[Supplied material Boundary: Start]

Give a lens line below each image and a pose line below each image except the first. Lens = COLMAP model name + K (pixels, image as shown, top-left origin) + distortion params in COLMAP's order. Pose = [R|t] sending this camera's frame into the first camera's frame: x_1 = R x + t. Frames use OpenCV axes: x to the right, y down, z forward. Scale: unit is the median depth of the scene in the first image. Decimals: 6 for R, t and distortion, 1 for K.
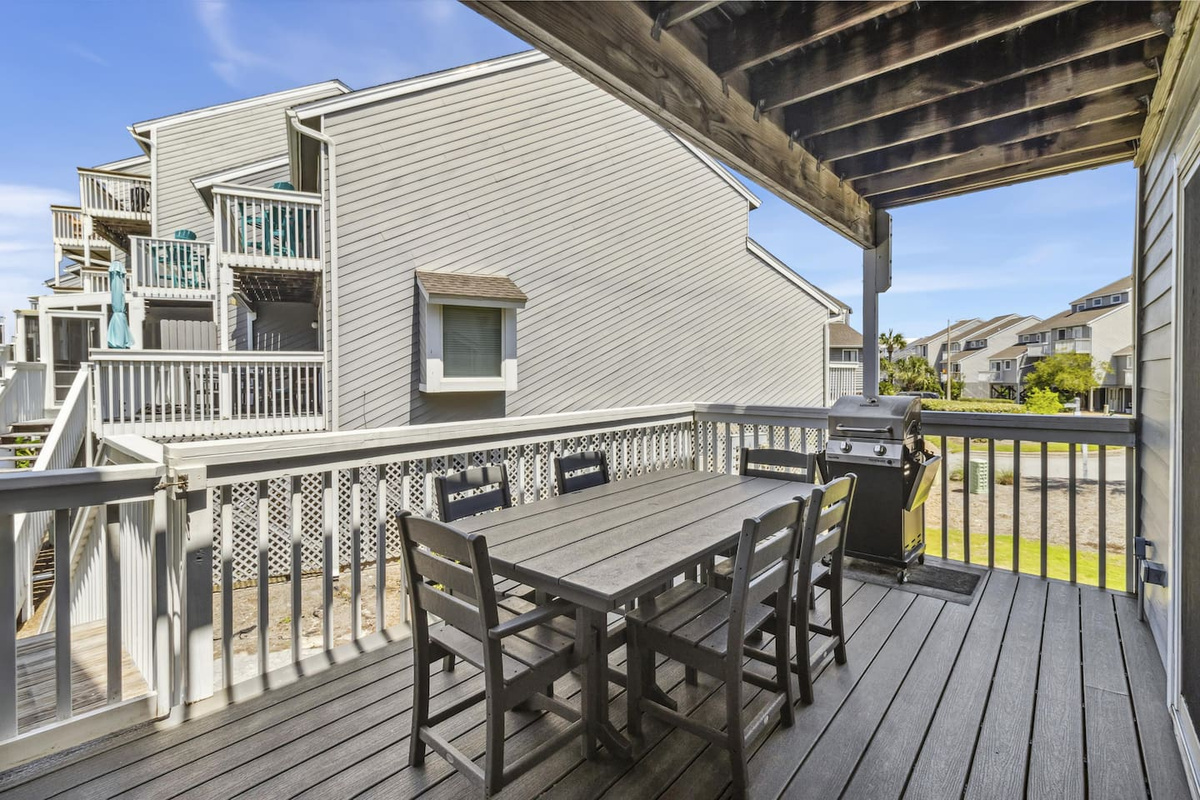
lens RADIAL K [[547.7, 0, 594.8], [0, 547.7, 390.1], [0, 0, 1]] dist [0.001816, 0.000157]
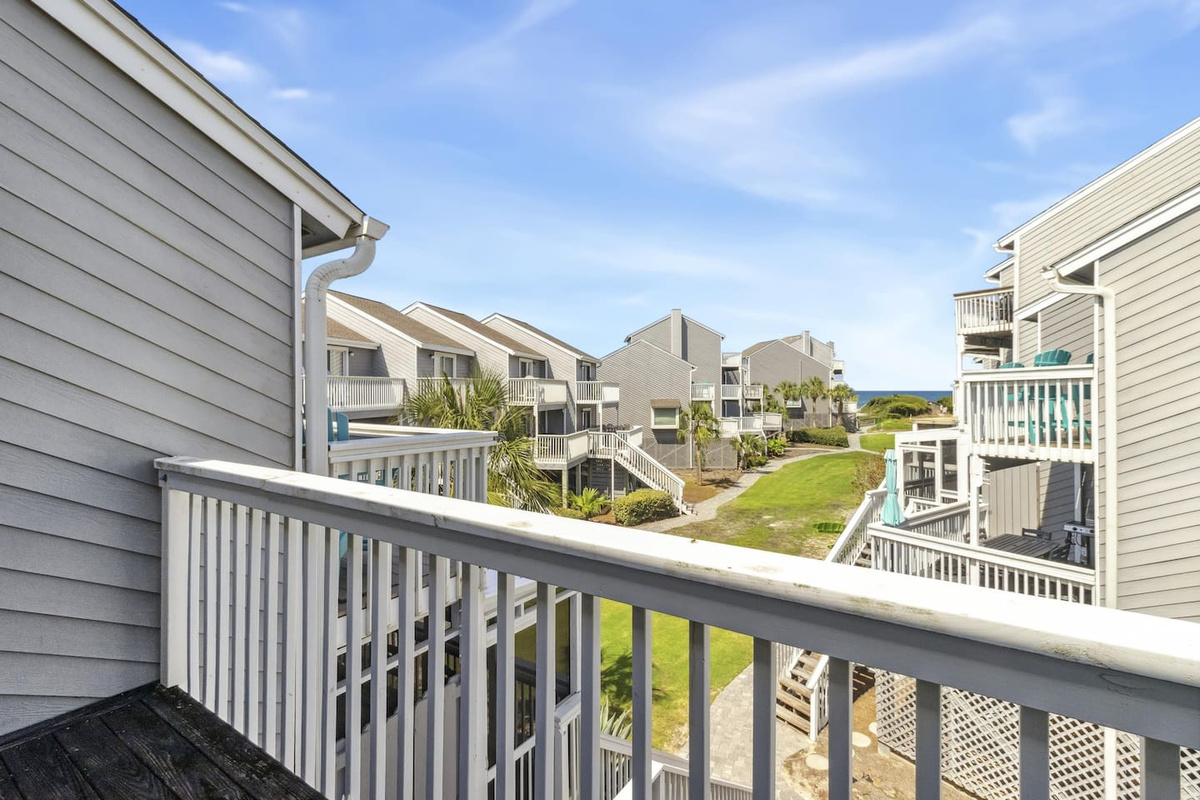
lens RADIAL K [[547.7, 0, 599.0], [0, 547.7, 398.3], [0, 0, 1]] dist [0.001816, 0.000157]
pose [[0.113817, 0.005523, -0.993486, 0.109721], [-0.019367, 0.999807, 0.003339, -0.185275], [0.993313, 0.018861, 0.113902, 0.145512]]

[Supplied material Boundary: End]

Reproduce the lines of the listing with every occurrence of "image" replaced by "frame" and everything else unchanged, omitting the pictures.

◆ Written answer
Give a lens line below each frame and a pose line below each frame except the first. Lens = COLMAP model name + K (pixels, frame as shown, top-left origin) + distortion params in COLMAP's order. Pose = [R|t] sending this camera's frame into the first camera's frame: x_1 = R x + t. Frames use OpenCV axes: x to the right, y down, z forward. Scale: unit is the median depth of the scene in the first frame. Decimals: 6 for R, t and distortion, 1 for K.
lens RADIAL K [[547.7, 0, 594.8], [0, 547.7, 390.1], [0, 0, 1]] dist [0.001816, 0.000157]
lens RADIAL K [[547.7, 0, 599.0], [0, 547.7, 398.3], [0, 0, 1]] dist [0.001816, 0.000157]
pose [[0.113817, 0.005523, -0.993486, 0.109721], [-0.019367, 0.999807, 0.003339, -0.185275], [0.993313, 0.018861, 0.113902, 0.145512]]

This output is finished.